½ bottle drinkable claret or other red wine

3-4 pears, peeled, cored and cut into small bite-sized chunks

6 tablespoons sugar

1 clove

1 cinnamon stick

juice and zest of 1 lemon

15gr powdered gelatine

300ml whipping cream

Put the gelatine to soften in a small saucepan with the lemon juice and 2-3 tablespoonfuls of cold water. Poach the pear pieces in just enough water to cover, sweetened with 2 tablespoonfuls of sugar, until the pears are soft (a few minutes only for ripe pears). Heat the wine gently in another saucepan together with the clove, cinnamon stick, 4 tablespoonfuls of sugar and the lemon zest. Keep it hovering at just below boiling point for 10-15 minutes so as to burn off some of the alcohol. Add the hot wine to the softened gelatine, together with about 120ml of the pear poaching syrup. Stir until the gelatine is completely melted. Put the drained pear pieces in a glass bowl. Pour the wine mixture over them through a fine strainer. Cool and leave to set in the fridge (at least 8 hours). Whip the cream softly and spread over the top.




4 pears, peeled, cored and cut into bite-sized chunks.

10 prunes, stoned

10 dried apricots, cut in half

2 tablespoons dried tart cherries or currants or raisins

1 lemon

1 glass white wine (or half a glass of rum)

200gr runny honey

1 cinnamon stick

3 cloves

1 bay-leaf


Most prunes and apricots these days come “ready to eat” – i.e. partially rehydrated. If you have genuinely dried ones, pour hot water over them and leave to soak for an hour before proceeding.


Put the honey in a saucepan with 200ml water and heat, stirring, until the honey is dissolved. Use a potato peeler to cut 3-4 broad strips of zest from the lemon, and squeeze the juice out of the lemon. Add the zest and juice and all the other ingredients to the honey water. If necessary, add a little extra water so that the pears are almost completely submerged. Simmer gently for about 15 minutes (make sure the pears are tender).  Fish out and discard the cinnamon stick, bay-leaf and – if you can find them – the pieces of lemon zest and the cloves. Serve warm or cold with crème fraiche.




2 lb rhubarb

2 tablespoons redcurrant jelly

Juice of 1-2 oranges

Half a glass sweet sherry (or medium sherry with a tablespoon of white sugar)

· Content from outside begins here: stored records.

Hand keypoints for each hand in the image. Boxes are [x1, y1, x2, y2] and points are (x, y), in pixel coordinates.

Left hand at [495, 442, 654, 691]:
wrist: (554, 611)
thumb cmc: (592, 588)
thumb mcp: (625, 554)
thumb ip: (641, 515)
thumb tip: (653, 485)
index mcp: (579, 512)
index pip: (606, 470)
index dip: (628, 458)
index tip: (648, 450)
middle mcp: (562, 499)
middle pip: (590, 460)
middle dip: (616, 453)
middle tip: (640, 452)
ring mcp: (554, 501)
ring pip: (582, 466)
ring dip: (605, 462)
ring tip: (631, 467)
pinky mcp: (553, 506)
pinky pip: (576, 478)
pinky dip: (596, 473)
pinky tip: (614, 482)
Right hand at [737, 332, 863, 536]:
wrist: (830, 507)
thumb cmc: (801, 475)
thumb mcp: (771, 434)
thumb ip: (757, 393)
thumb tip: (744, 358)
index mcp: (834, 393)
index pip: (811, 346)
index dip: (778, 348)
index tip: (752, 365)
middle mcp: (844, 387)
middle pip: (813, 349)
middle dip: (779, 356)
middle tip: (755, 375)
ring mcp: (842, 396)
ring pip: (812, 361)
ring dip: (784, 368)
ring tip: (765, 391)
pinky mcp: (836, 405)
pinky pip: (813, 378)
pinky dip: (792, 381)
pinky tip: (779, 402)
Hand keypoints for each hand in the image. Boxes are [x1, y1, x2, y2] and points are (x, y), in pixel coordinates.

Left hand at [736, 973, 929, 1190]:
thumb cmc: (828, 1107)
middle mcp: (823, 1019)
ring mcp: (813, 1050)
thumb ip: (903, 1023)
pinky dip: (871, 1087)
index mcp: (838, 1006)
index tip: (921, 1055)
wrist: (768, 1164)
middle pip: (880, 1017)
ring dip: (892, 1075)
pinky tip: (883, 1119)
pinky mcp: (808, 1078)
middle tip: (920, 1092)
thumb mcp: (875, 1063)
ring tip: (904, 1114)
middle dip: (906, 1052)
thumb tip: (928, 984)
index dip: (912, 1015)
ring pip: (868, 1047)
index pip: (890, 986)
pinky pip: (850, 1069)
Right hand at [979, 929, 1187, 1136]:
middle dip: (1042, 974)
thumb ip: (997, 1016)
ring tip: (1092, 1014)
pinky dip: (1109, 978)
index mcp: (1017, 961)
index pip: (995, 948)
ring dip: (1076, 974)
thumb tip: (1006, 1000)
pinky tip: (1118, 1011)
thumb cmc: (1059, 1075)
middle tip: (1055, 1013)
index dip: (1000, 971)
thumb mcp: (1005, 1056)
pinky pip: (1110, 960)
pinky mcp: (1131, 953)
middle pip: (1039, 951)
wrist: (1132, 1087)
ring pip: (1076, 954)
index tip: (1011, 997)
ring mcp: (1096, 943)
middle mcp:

18 sponge fingers (about 200gr) or trifle sponges

450ml whipping cream

100-150gr flaked almonds

2 big tablespoons granulated sugar


Cut the rhubarb into very short lengths and cook gently with the redcurrant jelly, orange juice and one tablespoon sugar until it is just soft. Turn off the heat, stir in the sherry and put in a serving dish. Leave to cool. Break the sponge fingers into four and stir gently into the rhubarb (this can be done the night before). Whip the cream and cover the rhubarb with it. Put the flaked almonds and the other tablespoon of sugar in a dry frying-pan and fry, stirring, until the almonds are golden and caramelised (warning: they burn easily if not watched). When cool, sprinkle on top of the dish. 



                                                            Dried fruits in Central Asia



1 bunch (about 500gr) seedless grapes, preferably large
80gr good quality feta
1 tablespoon light olive oil
2 tablespoons liquid honey
1-2 sprigs fresh thyme

Remove the grapes from their stalks and put in an oven-proof dish in which they fit in one to two layers. Pour over the olive oil and honey and mix to coat them. Bury the piece of feta and the thyme sprigs among them. Cook for 20 minutes in an oven-pre-heated to 200˚ (non-fan), until the grapes are softened and oozy. Leave to cool. Discard the thyme sprigs. Crumble the feta over the grapes (it will be a bit squidgy, but reduce it to fairly small pieces).